Patricia Dailey Lewis from the Delaware Department of Justice wrote,
“The number of teens and children who engage in inappropriate sexting and texting is shocking. These behaviors can be evidence of sexual exploitation, harassment, bullying and teen dating violence. The results of this teenage behavior can be devastating and have lifetime consequences.”
What it is
Sexting involves tweens or teens sending sexually suggestive photos via cell phone or social networking site. The image a teen takes and sends to one friend can easily be forwarded to a few others and end up on the Internet. Cases are difficult to handle, hard to prosecute and impossible to control.

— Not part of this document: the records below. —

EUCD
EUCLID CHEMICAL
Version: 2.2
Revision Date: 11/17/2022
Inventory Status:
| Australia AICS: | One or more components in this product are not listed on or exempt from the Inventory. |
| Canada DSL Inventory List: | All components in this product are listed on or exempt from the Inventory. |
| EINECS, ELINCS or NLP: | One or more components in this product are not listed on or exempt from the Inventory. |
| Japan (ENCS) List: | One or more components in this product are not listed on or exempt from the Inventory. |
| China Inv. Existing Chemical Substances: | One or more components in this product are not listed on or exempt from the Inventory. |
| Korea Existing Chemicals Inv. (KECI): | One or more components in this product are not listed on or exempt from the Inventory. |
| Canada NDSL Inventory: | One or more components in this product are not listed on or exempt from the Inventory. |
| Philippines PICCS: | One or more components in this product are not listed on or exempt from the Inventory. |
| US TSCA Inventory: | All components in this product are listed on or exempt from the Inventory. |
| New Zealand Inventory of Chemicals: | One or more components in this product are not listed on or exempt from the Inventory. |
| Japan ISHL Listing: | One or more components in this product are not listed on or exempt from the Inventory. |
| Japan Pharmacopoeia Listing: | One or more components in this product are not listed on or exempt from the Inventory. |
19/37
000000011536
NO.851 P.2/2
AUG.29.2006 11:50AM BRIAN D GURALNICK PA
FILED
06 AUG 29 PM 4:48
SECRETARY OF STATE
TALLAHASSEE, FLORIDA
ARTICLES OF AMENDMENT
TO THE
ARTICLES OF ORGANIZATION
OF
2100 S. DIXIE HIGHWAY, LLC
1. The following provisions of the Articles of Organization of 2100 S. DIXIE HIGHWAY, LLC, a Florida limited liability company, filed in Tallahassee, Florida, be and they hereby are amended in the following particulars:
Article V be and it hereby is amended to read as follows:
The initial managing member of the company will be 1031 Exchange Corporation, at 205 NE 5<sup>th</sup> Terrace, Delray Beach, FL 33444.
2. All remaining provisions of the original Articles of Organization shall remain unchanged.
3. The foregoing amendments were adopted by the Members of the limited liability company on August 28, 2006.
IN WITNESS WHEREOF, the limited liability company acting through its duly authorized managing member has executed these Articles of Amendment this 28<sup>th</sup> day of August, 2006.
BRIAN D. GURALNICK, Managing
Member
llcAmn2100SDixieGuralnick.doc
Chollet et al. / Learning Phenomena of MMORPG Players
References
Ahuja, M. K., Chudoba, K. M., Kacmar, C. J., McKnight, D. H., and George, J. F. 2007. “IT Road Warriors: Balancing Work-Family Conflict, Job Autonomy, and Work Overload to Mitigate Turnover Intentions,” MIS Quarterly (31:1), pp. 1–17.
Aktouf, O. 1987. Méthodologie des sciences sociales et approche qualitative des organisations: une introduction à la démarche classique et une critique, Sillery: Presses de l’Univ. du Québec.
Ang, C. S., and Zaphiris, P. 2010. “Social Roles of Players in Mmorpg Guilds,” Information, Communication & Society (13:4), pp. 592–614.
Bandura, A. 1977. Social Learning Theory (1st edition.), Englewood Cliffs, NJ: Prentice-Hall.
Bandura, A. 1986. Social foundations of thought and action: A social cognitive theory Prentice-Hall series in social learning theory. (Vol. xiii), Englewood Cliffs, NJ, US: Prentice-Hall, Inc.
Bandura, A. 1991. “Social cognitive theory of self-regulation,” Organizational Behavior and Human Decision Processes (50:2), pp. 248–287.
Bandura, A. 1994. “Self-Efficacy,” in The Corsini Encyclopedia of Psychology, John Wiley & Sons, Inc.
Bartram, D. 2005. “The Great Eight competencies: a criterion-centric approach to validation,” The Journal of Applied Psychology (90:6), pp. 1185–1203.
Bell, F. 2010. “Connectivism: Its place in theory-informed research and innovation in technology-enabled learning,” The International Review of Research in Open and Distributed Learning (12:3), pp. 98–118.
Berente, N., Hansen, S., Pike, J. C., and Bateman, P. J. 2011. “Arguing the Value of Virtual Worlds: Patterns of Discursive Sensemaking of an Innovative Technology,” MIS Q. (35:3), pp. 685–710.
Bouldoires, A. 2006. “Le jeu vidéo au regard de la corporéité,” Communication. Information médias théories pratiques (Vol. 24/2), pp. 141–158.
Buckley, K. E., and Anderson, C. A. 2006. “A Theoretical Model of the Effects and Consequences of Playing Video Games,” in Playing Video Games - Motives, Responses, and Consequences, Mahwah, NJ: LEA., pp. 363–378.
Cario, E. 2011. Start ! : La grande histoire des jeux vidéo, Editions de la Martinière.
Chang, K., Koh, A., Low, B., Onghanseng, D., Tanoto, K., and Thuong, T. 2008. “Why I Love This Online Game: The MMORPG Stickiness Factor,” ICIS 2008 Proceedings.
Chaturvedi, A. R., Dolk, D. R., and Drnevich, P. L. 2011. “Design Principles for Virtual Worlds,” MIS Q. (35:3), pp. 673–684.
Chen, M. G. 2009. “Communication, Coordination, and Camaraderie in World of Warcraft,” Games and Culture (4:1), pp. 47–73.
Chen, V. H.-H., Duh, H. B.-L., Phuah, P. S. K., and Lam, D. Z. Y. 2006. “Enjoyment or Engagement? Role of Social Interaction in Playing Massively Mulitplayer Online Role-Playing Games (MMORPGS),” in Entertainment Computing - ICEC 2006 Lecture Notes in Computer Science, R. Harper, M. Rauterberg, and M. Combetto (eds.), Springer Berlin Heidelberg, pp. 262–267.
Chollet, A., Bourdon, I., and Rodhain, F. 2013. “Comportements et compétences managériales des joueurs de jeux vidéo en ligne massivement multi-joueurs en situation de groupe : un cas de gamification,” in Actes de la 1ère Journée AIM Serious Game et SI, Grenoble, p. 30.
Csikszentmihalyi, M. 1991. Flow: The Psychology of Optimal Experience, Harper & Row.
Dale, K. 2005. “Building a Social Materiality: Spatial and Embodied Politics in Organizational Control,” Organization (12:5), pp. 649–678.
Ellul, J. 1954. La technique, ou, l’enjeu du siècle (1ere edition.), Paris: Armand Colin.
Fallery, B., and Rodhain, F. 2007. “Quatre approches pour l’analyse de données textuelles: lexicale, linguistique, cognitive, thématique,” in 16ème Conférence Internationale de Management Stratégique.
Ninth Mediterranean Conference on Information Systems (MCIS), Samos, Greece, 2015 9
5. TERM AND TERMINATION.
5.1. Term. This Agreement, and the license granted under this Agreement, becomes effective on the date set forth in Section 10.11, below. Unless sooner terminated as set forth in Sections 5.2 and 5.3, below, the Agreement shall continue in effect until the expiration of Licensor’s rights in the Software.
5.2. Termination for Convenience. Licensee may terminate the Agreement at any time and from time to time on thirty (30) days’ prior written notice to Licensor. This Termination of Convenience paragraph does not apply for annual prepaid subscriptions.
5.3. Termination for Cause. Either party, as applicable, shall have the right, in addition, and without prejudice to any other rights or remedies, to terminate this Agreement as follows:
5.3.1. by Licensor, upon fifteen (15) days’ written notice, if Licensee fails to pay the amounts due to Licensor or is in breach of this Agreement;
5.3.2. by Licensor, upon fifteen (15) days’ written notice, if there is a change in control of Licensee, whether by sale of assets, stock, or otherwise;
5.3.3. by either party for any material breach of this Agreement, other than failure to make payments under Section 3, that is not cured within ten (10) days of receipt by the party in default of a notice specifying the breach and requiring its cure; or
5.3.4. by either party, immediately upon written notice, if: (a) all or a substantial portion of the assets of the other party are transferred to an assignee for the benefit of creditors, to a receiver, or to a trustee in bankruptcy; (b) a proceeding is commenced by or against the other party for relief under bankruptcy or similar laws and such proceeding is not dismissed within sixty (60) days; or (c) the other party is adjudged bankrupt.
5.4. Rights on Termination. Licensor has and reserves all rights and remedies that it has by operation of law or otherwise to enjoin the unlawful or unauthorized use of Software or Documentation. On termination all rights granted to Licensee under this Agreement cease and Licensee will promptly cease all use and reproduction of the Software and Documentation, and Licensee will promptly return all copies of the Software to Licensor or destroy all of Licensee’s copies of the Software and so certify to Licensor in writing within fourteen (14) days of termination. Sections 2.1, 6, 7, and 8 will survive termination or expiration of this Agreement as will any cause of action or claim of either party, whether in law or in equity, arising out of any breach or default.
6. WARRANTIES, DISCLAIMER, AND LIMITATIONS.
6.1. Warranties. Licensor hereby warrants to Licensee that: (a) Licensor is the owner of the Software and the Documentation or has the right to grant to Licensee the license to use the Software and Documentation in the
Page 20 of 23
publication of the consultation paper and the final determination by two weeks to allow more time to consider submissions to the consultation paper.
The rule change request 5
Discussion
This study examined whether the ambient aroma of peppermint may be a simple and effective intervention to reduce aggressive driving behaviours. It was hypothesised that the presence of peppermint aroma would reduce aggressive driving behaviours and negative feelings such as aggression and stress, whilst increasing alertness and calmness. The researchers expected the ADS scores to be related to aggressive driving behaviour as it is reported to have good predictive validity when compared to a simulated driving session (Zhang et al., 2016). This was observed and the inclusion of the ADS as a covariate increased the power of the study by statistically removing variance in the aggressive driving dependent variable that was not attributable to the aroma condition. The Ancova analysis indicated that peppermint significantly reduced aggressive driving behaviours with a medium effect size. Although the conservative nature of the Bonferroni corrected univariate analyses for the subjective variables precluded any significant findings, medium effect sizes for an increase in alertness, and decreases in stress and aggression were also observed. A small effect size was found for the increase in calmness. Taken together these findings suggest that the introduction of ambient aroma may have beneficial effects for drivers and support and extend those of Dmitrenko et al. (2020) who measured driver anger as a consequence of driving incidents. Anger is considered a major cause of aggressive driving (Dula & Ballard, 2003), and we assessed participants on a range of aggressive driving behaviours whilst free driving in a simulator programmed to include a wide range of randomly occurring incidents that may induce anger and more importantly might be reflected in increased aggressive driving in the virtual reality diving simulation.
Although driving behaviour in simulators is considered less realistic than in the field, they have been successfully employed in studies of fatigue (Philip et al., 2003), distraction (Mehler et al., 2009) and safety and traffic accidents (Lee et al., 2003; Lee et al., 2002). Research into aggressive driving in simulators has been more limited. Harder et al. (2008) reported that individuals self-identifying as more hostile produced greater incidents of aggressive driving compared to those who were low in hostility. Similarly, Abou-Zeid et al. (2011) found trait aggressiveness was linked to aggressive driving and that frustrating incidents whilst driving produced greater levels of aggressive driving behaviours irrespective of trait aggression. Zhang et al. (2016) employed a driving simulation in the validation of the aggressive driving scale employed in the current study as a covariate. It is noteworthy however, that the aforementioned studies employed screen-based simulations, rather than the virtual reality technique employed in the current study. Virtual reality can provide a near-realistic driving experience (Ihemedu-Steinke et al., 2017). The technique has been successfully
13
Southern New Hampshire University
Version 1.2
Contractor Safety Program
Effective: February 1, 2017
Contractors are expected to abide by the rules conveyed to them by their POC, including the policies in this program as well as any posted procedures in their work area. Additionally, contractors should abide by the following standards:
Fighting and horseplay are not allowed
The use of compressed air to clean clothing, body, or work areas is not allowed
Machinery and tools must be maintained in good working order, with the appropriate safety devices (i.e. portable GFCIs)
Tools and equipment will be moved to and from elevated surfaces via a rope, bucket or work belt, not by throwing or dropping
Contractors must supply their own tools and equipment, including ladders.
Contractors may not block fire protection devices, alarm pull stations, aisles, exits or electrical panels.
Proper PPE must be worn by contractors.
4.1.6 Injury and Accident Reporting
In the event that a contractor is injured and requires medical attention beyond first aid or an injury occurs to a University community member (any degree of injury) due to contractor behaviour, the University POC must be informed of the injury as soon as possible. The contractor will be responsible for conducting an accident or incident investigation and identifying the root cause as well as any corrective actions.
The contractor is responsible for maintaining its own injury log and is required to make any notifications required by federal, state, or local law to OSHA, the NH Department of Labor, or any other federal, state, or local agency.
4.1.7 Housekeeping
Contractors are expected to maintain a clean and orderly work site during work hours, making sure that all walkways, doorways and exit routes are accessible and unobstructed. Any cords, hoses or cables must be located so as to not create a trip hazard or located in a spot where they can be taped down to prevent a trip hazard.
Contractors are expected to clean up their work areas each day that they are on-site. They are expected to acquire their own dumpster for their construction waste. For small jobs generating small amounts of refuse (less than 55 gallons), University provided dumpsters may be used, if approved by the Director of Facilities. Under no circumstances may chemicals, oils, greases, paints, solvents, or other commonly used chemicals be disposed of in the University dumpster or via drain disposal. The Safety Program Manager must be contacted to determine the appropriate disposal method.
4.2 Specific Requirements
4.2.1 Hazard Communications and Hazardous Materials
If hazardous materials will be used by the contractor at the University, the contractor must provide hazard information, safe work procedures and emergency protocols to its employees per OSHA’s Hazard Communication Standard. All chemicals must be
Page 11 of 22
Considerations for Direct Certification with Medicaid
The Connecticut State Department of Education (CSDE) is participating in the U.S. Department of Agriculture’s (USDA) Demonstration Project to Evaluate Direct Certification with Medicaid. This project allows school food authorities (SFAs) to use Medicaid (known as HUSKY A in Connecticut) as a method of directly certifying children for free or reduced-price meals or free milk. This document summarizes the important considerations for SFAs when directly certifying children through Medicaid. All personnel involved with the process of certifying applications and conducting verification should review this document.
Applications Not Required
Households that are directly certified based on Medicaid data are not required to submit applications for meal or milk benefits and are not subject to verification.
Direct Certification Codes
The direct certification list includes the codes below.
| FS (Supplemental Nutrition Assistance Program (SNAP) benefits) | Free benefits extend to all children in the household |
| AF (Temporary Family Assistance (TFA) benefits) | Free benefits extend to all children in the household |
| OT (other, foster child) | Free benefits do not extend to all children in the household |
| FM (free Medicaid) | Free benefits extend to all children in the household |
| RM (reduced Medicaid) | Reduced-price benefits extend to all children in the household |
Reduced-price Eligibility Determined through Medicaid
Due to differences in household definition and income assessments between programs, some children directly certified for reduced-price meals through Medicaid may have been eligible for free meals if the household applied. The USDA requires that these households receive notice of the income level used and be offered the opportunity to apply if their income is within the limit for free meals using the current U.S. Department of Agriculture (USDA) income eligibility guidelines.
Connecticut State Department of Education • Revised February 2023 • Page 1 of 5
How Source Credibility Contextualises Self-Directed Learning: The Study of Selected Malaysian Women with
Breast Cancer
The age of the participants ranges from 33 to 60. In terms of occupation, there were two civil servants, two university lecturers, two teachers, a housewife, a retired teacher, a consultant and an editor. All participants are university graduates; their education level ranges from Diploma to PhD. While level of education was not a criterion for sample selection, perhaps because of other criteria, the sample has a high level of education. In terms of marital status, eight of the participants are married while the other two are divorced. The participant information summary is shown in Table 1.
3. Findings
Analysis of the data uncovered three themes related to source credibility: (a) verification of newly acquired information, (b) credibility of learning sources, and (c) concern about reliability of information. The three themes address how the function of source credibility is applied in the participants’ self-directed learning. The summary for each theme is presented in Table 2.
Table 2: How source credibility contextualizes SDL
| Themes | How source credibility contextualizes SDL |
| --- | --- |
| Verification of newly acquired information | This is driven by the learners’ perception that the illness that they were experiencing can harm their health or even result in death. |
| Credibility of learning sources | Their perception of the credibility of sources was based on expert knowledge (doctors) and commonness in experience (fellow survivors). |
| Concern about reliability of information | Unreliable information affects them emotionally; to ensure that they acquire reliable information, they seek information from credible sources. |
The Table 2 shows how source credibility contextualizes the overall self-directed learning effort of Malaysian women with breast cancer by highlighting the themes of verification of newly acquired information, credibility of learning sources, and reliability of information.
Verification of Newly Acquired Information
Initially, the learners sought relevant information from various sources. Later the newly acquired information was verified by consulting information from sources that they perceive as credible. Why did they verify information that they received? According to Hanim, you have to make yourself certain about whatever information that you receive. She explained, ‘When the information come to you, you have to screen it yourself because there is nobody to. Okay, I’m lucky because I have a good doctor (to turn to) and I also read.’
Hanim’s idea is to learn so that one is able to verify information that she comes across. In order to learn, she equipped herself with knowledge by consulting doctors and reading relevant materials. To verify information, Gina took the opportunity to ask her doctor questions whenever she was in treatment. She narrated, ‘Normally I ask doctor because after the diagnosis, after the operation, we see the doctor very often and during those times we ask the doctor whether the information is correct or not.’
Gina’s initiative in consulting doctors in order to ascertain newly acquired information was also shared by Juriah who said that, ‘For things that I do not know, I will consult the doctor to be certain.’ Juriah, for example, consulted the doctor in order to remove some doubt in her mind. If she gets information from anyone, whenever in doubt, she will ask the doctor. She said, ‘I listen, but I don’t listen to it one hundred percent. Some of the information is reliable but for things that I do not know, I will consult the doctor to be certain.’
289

It is an exploding phenomenon. Ludacris, the rap artist, even wrote a song about it. And with the development of some private sites, it can be done easily and anonymously.
What you can do
Even if they don’t do a lot of talking on the phone, teens can be involved in sexting. Whether you view it as high-tech flirting or child pornography, these images can easily appear in a broader arena, and teens caught sexting can be prosecuted under very serious charges. Some states have discussed legislation to deal with sexting and some have already enacted laws.
Watch what’s going on
Review your teen’s phone on a regular basis. Parents who start early can have this accepted as a regular parental responsibility. Your teen won’t like it … but you’re the parent.
Talk to your teen
Discuss the dangers of sexting, how images can get out of hand, and the legal consequences of participating.
It’s not private or anonymous
Forty percent of teens say they have had a “private” suggestive message shown to them, and 20 percent say they have shared such a message with someone. And even if someone only knows you by your e-mail address or online profile, he or she can find out a whole lot more with a little effort.
It doesn’t go away
Things you send or post can stay out there for a long time. Others, including college recruiters and potential employers, can access the images or information you post.
Don’t give in.
Peer pressure is a big reason why many teens engage in sexting. It’s not a good enough reason.
Do not underestimate the level or seriousness of sexting. It can have legal and psychological consequences. Negative consequences preserved in cyberspace can last a lifetime, affecting the quality of one’s life and diminishing a promising future.